Please join us on December 9, 2021, at 4:00pm Pacific/6:00pm Central for this important discussion.
This event has already occurred and registrations are no longer available. You can, however, view a recording of the event here.
Nikki Carlson was born Baby Girl Miller in 1965 and called Mary. In 1968, she was adopted in Minnesota, legitimized, and given the name Nikki Carlson. It was not a happy or safe adoption.
As a young adult, Nikki met and was rejected by her birth mother. As a middle-aged woman, Nikki met her birth father, who passed away three months later. For personal and inheritance reasons, Nikki vacated her adoption, and was forced to defend herself in court from a birth mum intent upon denying her daughter any connections to her biological family.
Claudia Corrigan D’Arcy
Claudia Corrigan D’ Arcy is a birth mother who relinquished her first born son in a Massachusetts traditional voluntary domestic infant closed adoption situation in 1987. Currently serving as the Associate Executive Director of Communications at the Adoptive and Foster Family Coalition of New York, she has been active in the online adoption community for over two decades, working as a birth parent advocate known for her focus on ethics in adoption practices. Extremely passionate about restoring the rights of adult adoptees to their original birth certificates, Claudia has worked on numerous adoptee rights campaigns across the nation, including lobbying at the annual National State Legislator’s Summit and organizing the Adoptee Rights Coalition’s demonstrations. Joining with the New York Adoptee Rights Coalition, the Adoptive and Foster Family Coalition of New York helped successfully change the original birth certificate laws in New York.

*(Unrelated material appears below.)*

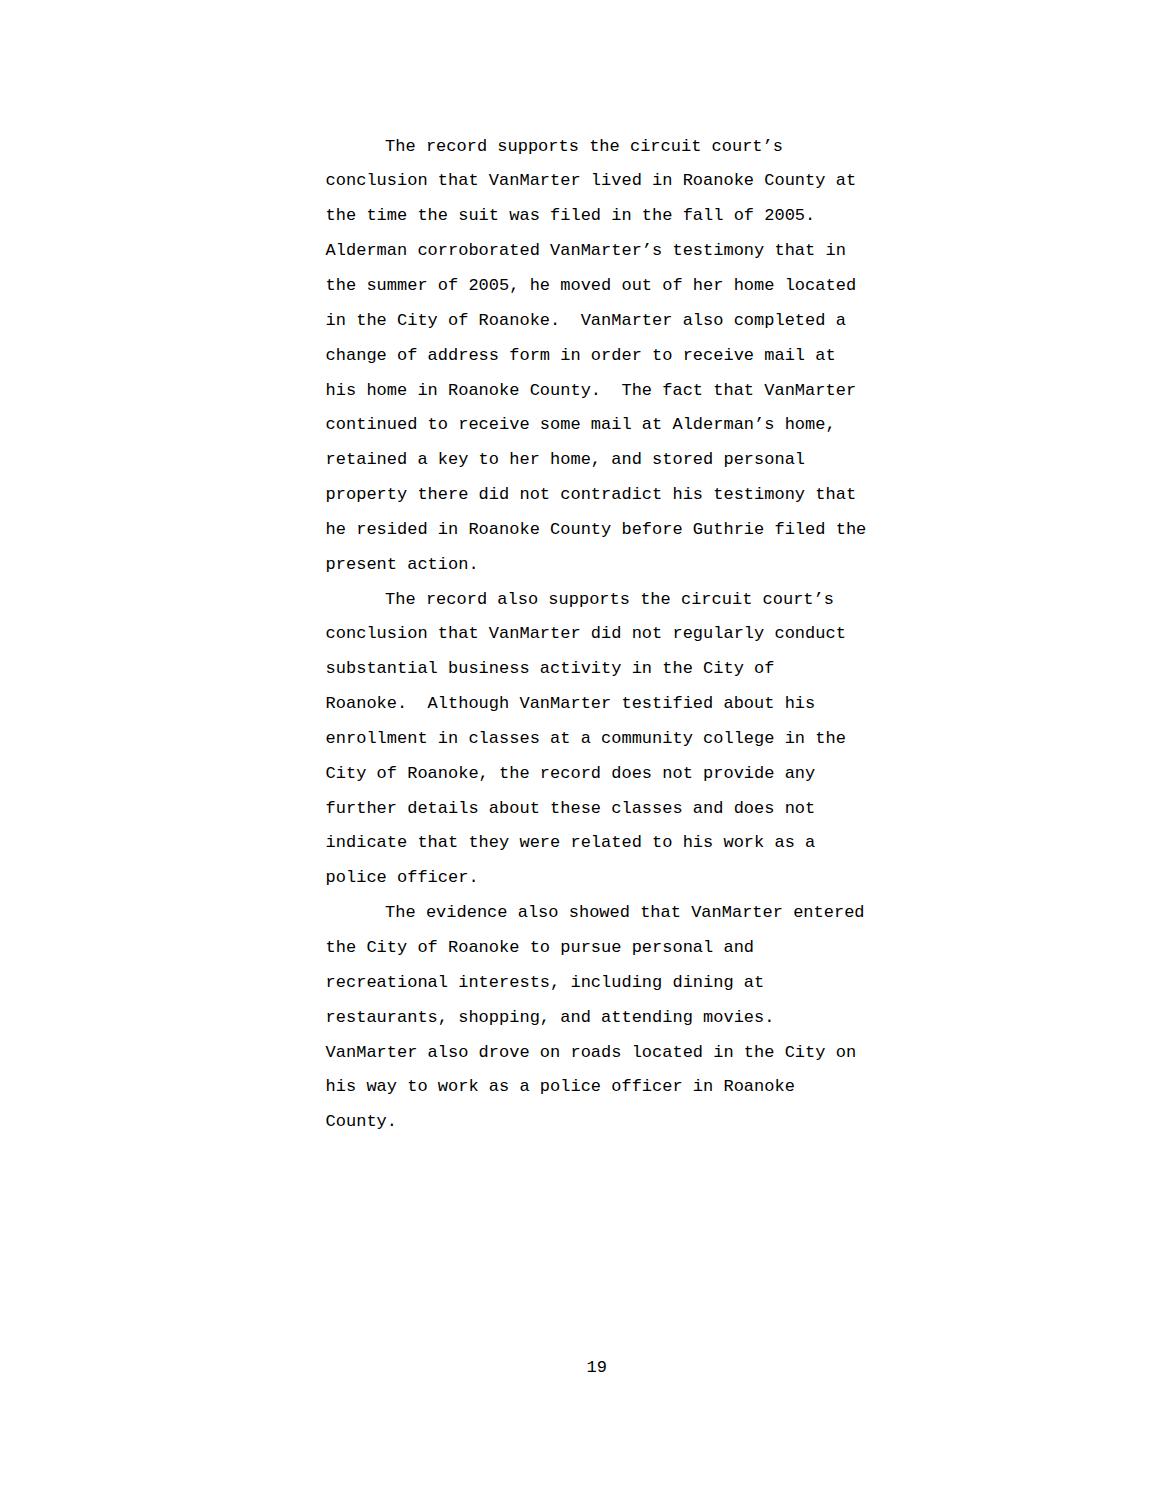The record supports the circuit court’s conclusion that VanMarter lived in Roanoke County at the time the suit was filed in the fall of 2005. Alderman corroborated VanMarter’s testimony that in the summer of 2005, he moved out of her home located in the City of Roanoke. VanMarter also completed a change of address form in order to receive mail at his home in Roanoke County. The fact that VanMarter continued to receive some mail at Alderman’s home, retained a key to her home, and stored personal property there did not contradict his testimony that he resided in Roanoke County before Guthrie filed the present action.
The record also supports the circuit court’s conclusion that VanMarter did not regularly conduct substantial business activity in the City of Roanoke. Although VanMarter testified about his enrollment in classes at a community college in the City of Roanoke, the record does not provide any further details about these classes and does not indicate that they were related to his work as a police officer.
The evidence also showed that VanMarter entered the City of Roanoke to pursue personal and recreational interests, including dining at restaurants, shopping, and attending movies. VanMarter also drove on roads located in the City on his way to work as a police officer in Roanoke County.
19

Max Corrigan / Gary Gainino / Gman was born and adopted in Massachusetts in 1987. Raised in a traditional closed adoption, he had no contact with his biological family for the first 17 years of his life, until his mother reached out to him on MySpace in 2005. Since their first face to face meeting in 2007, Max has frequently joined his mother in advocating for adoptee rights, especially in the state of his birth as he is still denied access to his own original birth certificate. No longer close with his immediate adoptive family, Max now resides in New York with his birthmother and his biological siblings, where he enjoys gardening, chicken wrangling, and a slight obsession with robot bodies.